• [Instructions for the task]:
The lines below that include "Created" are to be found and copied.

• [Records for this exercise]:
--- --- ---
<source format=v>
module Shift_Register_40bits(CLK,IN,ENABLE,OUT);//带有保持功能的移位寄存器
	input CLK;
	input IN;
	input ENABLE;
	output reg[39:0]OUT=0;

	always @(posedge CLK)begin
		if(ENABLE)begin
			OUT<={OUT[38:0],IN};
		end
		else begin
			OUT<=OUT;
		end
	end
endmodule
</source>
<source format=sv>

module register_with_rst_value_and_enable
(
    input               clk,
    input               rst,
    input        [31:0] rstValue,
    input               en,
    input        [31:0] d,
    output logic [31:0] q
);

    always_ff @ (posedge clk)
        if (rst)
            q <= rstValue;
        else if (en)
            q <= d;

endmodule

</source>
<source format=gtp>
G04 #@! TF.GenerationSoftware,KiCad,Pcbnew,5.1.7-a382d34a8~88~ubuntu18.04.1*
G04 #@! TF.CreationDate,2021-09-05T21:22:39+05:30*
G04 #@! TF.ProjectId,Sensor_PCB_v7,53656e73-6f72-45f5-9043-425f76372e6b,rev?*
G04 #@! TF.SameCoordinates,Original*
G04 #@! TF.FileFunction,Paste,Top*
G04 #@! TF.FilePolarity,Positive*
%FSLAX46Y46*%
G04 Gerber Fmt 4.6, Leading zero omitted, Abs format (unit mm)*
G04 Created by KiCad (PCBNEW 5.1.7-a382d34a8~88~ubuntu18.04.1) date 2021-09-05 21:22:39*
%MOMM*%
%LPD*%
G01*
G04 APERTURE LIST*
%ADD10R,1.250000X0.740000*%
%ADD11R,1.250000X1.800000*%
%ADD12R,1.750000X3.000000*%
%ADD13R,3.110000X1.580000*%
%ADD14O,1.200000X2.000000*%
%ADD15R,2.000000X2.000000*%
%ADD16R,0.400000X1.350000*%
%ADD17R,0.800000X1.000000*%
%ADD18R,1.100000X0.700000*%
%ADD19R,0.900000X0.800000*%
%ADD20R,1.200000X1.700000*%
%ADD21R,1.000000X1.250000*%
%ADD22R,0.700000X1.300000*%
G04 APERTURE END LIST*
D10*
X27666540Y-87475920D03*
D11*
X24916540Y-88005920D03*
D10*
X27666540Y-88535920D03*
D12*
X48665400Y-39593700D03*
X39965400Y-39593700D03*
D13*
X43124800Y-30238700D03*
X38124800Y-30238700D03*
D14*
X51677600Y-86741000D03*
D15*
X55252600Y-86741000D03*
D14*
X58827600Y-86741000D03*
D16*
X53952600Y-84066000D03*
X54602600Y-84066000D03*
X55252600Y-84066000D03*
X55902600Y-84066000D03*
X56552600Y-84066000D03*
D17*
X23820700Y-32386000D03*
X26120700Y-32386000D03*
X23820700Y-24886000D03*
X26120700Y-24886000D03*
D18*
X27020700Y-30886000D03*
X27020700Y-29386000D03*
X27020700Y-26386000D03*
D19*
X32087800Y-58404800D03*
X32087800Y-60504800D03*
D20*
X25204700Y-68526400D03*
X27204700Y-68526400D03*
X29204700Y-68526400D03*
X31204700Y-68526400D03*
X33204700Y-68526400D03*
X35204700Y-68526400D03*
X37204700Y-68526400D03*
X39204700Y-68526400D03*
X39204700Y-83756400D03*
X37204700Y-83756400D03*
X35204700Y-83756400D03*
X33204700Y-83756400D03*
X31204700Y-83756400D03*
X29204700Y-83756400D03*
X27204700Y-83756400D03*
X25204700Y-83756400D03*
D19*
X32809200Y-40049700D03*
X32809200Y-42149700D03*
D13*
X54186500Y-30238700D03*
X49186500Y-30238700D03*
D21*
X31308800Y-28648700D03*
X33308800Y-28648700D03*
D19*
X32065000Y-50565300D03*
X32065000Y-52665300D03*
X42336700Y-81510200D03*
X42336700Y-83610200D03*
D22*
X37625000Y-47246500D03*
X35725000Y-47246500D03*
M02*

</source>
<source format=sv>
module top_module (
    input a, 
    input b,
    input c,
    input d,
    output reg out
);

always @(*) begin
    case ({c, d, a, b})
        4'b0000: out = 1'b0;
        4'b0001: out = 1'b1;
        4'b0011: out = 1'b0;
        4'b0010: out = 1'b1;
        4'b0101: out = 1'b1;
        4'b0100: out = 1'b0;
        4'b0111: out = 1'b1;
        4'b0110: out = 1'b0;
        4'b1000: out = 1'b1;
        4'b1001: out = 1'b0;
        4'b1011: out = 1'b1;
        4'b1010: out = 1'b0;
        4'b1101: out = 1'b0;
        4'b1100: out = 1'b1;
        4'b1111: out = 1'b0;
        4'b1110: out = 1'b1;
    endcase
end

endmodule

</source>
--- --- ---
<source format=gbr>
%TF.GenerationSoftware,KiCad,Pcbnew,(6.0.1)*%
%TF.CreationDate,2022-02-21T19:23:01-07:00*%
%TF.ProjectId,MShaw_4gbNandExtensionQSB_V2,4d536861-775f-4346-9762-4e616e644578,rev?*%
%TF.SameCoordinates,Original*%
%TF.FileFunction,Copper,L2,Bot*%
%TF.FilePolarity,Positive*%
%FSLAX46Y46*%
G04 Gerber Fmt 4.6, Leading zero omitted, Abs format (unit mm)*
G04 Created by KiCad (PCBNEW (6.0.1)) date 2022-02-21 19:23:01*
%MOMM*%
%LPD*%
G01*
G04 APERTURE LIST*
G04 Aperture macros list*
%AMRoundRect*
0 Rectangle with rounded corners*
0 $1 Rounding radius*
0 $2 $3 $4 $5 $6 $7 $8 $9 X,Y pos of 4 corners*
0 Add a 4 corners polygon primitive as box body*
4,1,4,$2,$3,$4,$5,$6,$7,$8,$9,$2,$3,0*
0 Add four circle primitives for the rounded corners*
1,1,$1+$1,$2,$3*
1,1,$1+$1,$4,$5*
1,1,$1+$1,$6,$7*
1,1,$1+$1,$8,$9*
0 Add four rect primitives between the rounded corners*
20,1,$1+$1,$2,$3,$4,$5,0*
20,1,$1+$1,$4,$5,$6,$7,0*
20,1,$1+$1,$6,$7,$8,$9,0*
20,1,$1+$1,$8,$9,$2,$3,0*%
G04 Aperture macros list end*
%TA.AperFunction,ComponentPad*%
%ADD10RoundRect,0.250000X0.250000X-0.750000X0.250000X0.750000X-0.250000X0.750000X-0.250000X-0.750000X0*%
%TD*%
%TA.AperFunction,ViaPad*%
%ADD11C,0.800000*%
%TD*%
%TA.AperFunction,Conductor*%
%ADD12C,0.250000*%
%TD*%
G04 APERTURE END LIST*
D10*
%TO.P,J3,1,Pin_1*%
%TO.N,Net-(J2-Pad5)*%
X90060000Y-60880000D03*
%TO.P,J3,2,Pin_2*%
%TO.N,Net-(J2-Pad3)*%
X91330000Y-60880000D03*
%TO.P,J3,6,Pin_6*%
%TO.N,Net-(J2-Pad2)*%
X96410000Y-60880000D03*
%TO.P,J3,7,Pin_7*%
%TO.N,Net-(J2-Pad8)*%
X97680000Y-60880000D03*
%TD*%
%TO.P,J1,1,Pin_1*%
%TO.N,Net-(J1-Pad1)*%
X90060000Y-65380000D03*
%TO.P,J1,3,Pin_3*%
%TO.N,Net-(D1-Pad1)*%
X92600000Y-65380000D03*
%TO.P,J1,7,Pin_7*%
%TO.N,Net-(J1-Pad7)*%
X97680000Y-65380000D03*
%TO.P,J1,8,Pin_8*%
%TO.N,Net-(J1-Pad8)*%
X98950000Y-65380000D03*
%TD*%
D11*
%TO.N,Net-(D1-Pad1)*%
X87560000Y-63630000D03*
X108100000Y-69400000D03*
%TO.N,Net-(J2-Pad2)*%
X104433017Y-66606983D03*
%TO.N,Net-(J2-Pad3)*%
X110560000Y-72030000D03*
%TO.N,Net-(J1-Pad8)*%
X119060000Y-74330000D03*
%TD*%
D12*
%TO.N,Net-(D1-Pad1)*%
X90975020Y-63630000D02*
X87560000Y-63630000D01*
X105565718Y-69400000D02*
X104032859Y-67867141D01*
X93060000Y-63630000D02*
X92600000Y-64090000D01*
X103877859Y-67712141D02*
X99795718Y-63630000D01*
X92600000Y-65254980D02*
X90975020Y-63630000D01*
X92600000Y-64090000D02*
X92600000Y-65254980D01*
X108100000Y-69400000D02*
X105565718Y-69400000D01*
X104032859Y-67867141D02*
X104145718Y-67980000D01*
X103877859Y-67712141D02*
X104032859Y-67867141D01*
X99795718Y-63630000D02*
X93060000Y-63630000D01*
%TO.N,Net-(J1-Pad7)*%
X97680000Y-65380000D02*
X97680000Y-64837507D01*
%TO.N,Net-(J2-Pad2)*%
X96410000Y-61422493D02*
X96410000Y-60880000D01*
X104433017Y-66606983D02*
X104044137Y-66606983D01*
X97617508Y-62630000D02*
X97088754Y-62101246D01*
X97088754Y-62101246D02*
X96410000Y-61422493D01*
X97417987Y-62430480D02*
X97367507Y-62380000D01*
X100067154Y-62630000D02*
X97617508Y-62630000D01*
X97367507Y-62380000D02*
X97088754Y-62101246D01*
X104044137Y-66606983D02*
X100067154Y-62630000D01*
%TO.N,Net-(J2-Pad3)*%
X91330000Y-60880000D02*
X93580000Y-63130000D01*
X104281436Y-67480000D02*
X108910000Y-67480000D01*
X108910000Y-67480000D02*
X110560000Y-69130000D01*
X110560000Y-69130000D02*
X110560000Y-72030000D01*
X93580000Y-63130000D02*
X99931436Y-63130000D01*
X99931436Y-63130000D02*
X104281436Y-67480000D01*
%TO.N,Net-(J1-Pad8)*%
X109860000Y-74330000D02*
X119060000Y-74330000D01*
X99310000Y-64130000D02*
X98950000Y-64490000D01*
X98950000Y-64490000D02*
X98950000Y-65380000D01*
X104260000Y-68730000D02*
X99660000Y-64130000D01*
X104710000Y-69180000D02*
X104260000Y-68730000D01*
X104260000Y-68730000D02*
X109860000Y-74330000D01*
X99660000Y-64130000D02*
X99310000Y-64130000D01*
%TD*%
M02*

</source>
--- --- ---
• [Exercise output]:
G04 Created by KiCad (PCBNEW 5.1.7-a382d34a8~88~ubuntu18.04.1) date 2021-09-05 21:22:39*
G04 Created by KiCad (PCBNEW (6.0.1)) date 2022-02-21 19:23:01*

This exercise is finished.